Tantrika4 Freedoms Relationship Tantra

    Comments from Readers: A Review by Toby Earp

    I enjoyed the book at first read, and I will certainly be using it as a reference and guide. What I am happiest about is that it is addressed solely to men and even ( although this may not have been intentional ) to men who are alone. I am not alone but like many, I am with a partner who is not yet ready to embark on a Tantric adventure with me with the intensity discussed in this work. Consequently I need advice on how to manage hot energy on my own and I found it in the book.

    I have to say in a general sort of way that I have read lots of books on Tantra,  in English and French, and taken a certain number of workshope with my partner and on my own. I have never found everything I wanted to know in one place. Every book or workshop has contained one or more nuggets that have taken a place in my treasure chest, and no single source has given me everything. This book is no exception.

    Also, there is some essential understanding that can only come from personal experience. I think one reason for this is that the movement of energy and its consequences have to be understood on a somatic level and the language to describe this is almost all simile and metaphor. People understand the universe of the body so differently! It is a great challenge to communicate in words the route one has travelled and the discoveries one has made. I think of the card "Completion" in the Osho Zen Tarot : the master cannot say the final word. The last step has to be taken by the student alone--there is no other way. I admire Pala  Copeland and Al Link for having taken on the work.

    I appreciate the chapters on natural pharmacology and prostate health. Most of us are or have been tempted to experiment with medicinals when we feel our functioning is not adequate; and I am one of many who has been alarmed by prostate problems as he moves into his fifties. The authors supply advice and information on this subject which I believe is immensely important to me : for example, the notion that hot energy can get blocked at the prostate but that it can be moved out, higher, and that an ejaculation may be the best solution at times. This has given form to my experience and calmed some anxieties.

    I was happy to have the material on accupressure points. Any way to help the energy move around is very welcome indeed. And this sentence is the one which warmed me most to the message : "Possibly the single most important thing a man can do to delay ejaculation is to open his heart."

    We have seen a lot of sex manuals which made various suggestions on how to delay ejaculation in the last fifty years. The vast majority of them made it a question of control and domination, a suppression of the urge and a chance to do violence to oneself. To take this approach is to push sexual urges into the realm of the shadow. Copeland and Link don't do this, and I applaud them. It tells me that they understand the heart to be the key to Tantra. From my personal experience, I would add a second statement : the single most important thing a man can do to find and sustain a relationship with a partner willing to explore Tantra with him is to deal with the domain of his shadow, the realm of repression. (Of course, it is the single most important gift he can give himself as a man as well.)
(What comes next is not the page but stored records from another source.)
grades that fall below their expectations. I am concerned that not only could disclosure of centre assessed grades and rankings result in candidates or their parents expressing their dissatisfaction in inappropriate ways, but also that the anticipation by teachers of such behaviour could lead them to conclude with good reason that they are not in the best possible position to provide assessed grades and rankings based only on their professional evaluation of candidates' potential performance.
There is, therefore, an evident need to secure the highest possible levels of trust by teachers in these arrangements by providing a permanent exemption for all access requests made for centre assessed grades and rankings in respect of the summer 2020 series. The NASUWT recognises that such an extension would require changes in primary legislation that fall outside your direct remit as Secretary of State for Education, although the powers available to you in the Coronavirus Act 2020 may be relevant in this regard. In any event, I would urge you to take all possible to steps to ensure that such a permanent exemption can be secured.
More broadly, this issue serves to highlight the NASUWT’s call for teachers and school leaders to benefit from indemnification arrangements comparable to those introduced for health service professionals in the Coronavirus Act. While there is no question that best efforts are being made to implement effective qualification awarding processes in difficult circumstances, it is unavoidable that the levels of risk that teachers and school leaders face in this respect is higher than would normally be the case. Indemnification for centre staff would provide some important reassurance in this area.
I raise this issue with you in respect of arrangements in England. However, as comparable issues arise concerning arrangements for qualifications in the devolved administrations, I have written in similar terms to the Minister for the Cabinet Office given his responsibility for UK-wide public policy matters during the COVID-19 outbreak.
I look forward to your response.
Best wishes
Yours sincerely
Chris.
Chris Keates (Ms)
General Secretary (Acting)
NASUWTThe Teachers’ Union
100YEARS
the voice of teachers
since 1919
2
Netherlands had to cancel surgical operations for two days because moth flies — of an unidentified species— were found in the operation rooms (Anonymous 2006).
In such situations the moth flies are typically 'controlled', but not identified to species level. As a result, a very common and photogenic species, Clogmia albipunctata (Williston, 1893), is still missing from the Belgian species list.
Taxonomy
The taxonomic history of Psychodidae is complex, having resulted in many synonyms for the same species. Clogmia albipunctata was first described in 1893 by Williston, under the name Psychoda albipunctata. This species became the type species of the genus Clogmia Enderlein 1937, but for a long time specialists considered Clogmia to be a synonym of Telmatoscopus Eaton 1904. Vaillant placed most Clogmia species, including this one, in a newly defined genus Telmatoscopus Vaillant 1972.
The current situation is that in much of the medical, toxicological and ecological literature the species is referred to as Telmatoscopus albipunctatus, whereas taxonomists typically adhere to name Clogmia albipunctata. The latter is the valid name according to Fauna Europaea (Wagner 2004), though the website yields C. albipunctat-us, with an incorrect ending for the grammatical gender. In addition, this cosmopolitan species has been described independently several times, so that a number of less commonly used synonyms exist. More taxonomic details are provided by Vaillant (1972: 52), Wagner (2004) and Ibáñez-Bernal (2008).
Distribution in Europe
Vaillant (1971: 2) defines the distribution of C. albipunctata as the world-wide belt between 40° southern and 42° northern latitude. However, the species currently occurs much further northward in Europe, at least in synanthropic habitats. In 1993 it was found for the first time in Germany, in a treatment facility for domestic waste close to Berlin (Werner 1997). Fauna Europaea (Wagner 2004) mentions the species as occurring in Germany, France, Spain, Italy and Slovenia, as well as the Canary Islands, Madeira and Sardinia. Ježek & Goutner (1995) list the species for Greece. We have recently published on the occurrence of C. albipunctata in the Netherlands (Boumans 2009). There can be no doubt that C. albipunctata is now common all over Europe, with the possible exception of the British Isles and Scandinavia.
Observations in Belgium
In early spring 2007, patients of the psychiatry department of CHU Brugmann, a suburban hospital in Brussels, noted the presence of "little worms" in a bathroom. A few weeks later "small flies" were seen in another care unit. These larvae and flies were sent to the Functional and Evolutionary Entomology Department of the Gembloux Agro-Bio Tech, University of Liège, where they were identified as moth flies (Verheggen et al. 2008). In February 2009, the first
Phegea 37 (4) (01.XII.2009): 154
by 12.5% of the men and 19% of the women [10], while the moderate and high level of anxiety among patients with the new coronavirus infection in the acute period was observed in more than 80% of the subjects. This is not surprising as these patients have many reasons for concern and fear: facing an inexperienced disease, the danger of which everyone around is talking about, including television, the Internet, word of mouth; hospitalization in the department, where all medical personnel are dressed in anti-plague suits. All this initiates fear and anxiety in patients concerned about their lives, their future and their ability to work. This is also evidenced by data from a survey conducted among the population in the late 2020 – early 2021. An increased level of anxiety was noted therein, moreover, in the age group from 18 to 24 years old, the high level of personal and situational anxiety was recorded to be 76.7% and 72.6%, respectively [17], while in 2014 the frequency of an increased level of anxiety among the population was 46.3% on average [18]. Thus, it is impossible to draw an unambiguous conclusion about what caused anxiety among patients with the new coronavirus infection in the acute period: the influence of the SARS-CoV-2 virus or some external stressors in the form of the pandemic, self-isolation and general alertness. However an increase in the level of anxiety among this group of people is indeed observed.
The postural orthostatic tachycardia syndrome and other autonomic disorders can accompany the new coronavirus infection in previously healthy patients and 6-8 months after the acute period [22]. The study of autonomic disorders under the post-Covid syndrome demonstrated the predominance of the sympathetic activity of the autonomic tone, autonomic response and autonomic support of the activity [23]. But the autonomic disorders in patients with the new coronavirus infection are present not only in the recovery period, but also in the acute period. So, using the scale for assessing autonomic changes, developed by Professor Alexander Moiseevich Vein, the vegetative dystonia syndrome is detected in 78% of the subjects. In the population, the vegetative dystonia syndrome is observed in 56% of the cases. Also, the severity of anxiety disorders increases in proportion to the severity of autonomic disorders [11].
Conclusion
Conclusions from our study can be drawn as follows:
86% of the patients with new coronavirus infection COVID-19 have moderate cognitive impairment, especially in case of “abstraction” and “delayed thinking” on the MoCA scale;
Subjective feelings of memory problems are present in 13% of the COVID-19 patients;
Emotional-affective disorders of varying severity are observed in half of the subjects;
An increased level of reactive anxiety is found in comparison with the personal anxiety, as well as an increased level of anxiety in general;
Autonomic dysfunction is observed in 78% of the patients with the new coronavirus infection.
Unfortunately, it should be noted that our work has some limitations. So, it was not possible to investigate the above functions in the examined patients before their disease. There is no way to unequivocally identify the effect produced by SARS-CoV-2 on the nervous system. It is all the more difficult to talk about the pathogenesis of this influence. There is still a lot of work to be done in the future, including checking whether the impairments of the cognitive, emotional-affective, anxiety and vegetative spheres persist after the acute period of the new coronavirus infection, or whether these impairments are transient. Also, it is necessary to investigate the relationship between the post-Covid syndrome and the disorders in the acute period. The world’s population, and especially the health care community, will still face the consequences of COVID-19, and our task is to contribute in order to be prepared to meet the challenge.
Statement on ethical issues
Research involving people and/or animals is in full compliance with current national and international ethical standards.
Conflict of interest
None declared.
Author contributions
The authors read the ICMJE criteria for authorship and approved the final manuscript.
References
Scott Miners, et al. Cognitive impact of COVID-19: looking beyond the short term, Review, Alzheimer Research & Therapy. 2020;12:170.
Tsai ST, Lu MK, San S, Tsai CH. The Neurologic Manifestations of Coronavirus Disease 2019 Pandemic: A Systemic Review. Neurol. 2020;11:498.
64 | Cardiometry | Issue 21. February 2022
    This brings me to the only elements I would have any issue with in the book: on page 3, point 11 and on page 4, point 14. Here, the authors suggest that when a man becomes able to save his energy for when he wishes to spend it, he becomes more powerful, to the point of gaining a charisma and status that makes him a potential "alpha male". There is certainly something to be said about relations between men from a Tantric point of view, but I do not seriously think that competition in the sense our culture understands it has much to do with opening of the heart. There may be another, more loving way to experience it. And the idea that one can do these practices with a goal in view, whether the goal of ecstasy or the goal of "superior alpha male" status, seems counterproductive. Of course since we are talking about sex, the promise of increased pleasure is bound to be delivered, if only because one's partner is more likely to be satisfied if we do Tantric practice. Alpha male status, however, sounds too much to me like an ego inflation to be a useful part of Tantra.

    I was grateful for the book's explicit description of the four stages of erection and the ten levels of orgasm. These give me, on the one hand, a Tantric point of view on my personal experience of erection and on the other hand, strengthened hope that the energy work I am doing will have the effect on my sexual experience that they describe early on. I was happy to find they gave attention to conditioned cultural responses in men as they contribute to their view of sexuality and sexual relations. My own exploration has revealed to me (fortunately) how much I was unaware of the effect of this conditioning on me. I was immensely grateful for and touched by Dr. Harold Harrod's piece on his ordeal with prostate cancer. His sharing of his understanding of a man's relationship to life without desire was precious to me, as it addressed my fears of prostate problems. I loved the list of oxymorons and the description of a " quickie ", complete with timing--I bet someone takes it seriously ! I was intrigued by the " dial technique " from NLP and mean to try it.

    The ebook format works well for me and there seem to be no technical problems.